Moo Shoo Chicken
Inspired by the classic moo shoo pork, the components here are chicken instead of pork, porcini mushrooms instead of traditional tree ear mushrooms, and flour tortillas instead of delicate Mandarin pancakes. However, there is no substitute for hoisin, the distinctive garlicky soybean sauce.
  • 1/2 ounce dried wild mushrooms, such as porcini
  • 1/2 cup canned chicken broth diluted with 1/4 cup water, or 3/4 cup homemade chicken broth
  • 1/2 pound skinless, boneless chicken breasts, cut crosswise into 1/2-inch strips
  • 1-1/2 teaspoons reduced-sodium soy sauce
  • 1 teaspoon sugar
  • 1 tablespoon olive oil
  • 1 fresh jalapeño pepper, minced, with some of the seeds
  • 1 tablespoon plus 1 teaspoon grated fresh ginger
  • 3 large carrots, cut into long matchsticks
  • 3 cups small broccoli florets
  • 1 large red bell pepper, cut into thin strips
  • 1 egg
  • 1 egg white
  • 1/2 cup diagonally sliced scallions
  • Eight 8-inch flour tortillas, heated
  • 2 tablespoons plus 2 teaspoons hoisin sauce

1. In small saucepan, combine mushrooms and diluted chicken broth. Bring to a boil over high heat. Remove from heat, cover and let stand until softened, about 5 minutes.

2. Lift mushrooms from broth with slotted spoon. Strain broth though a strainer lined with cheesecloth, leaving any sediment behind. Pour broth into medium skillet. Chop mushrooms and set aside.

3. Place broth over medium heat and bring to a boil. Stir in chicken and simmer, turning frequently, until cooked through, 3 to 5 minutes.

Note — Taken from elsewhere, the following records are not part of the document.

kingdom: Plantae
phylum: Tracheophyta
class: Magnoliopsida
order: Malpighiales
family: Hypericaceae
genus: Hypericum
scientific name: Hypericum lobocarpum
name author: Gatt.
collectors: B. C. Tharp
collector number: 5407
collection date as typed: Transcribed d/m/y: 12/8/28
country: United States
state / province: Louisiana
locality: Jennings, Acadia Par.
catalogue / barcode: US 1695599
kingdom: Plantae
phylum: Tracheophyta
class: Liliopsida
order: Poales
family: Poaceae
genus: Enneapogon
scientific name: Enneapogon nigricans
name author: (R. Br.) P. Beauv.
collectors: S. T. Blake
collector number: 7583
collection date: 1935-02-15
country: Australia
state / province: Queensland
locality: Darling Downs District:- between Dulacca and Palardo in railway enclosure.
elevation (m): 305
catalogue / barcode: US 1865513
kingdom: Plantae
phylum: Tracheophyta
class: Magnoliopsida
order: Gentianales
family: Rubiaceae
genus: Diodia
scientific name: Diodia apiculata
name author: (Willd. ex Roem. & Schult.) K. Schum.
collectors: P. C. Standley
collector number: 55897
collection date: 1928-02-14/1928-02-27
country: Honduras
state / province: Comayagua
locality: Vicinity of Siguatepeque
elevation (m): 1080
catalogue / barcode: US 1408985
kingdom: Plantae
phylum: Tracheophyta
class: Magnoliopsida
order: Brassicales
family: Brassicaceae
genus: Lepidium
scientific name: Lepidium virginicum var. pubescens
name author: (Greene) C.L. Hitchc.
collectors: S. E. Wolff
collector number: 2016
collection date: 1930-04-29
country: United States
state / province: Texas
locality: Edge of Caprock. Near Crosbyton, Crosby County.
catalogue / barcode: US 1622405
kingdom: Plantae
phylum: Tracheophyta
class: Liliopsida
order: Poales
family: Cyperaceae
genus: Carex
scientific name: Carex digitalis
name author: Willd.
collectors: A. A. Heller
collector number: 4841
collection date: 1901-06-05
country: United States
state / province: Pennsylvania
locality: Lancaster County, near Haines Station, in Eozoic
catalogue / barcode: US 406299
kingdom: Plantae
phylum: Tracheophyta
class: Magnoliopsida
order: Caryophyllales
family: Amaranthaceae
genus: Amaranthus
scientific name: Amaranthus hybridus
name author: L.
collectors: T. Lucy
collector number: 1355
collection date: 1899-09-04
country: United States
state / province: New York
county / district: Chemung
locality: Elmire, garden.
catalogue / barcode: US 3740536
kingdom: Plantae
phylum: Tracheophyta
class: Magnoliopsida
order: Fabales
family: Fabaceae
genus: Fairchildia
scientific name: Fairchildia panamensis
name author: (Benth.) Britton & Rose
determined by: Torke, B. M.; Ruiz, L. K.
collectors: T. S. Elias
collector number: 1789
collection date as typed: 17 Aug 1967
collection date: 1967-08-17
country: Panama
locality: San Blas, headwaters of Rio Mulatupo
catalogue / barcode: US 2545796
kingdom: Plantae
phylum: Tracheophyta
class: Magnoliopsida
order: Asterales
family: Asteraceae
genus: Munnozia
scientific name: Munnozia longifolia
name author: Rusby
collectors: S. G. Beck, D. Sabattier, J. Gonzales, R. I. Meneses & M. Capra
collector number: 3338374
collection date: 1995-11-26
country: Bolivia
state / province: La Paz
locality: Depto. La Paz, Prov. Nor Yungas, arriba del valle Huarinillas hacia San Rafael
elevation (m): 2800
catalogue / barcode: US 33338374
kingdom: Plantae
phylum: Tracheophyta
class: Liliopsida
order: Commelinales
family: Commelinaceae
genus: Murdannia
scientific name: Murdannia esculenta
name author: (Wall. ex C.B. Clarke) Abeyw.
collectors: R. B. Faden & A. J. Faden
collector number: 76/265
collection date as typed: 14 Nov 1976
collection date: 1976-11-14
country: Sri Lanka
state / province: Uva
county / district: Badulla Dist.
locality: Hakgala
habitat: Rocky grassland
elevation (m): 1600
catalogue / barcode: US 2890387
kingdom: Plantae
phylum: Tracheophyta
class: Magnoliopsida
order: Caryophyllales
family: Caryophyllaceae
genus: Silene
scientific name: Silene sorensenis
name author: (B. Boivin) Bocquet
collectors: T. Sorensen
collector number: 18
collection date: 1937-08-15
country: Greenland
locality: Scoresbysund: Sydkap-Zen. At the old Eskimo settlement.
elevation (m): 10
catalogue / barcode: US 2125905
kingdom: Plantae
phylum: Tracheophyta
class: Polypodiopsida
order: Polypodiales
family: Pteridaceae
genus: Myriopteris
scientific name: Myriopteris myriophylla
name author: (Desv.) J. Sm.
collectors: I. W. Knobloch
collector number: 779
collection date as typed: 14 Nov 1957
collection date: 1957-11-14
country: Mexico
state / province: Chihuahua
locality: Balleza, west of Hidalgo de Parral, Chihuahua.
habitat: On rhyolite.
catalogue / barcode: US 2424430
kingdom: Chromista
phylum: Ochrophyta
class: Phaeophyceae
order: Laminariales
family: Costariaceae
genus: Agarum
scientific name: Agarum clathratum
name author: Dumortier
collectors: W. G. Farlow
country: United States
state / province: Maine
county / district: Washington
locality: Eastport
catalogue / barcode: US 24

4. With slotted spoon, transfer chicken to a plate and drizzle with 3/4 teaspoon of soy sauce and the sugar. Cover to keep moist. Over high heat, reduce broth in skillet by half and set aside.

5. In large nonstick skillet, heat oil over high heat. Stir in the jalapeño and ginger, and stir-fry until fragrant, 20 to 30 seconds. Add carrots, broccoli, bell pepper and remaining 3/4 teaspoon soy sauce, and stir-fry until vegetables begin to soften, about 2 minutes. Add reduced broth, chopped mushrooms and chicken, and bring to a simmer. Reduce heat to low, cover and simmer for 5 minutes.

6. Meanwhile, in small bowl, beat whole egg and egg white together until frothy. Increase the heat under skillet with vegetables and chicken to medium-high. Pour in eggs and scramble just until set, 1 to 2 minutes. Remove from heat and sprinkle with scallions.

7. To serve, spread each tortilla with 1 teaspoon of hoisin sauce, add chicken and vegetable mixture and roll up. Serve 2 tortillas per person.

Nutritional Information
Per serving: 452 calories, 11g total fat, 1.8g saturated fat, 5.1g monounsaturated fat, 2.6g polyunsaturated fat, 8.7g dietary fiber, 28g protein, 64g carbohydrate, 86mg cholesterol, 994mg sodium.
Good source of: beta-carotene, fiber, iron, potassium, vitamin C.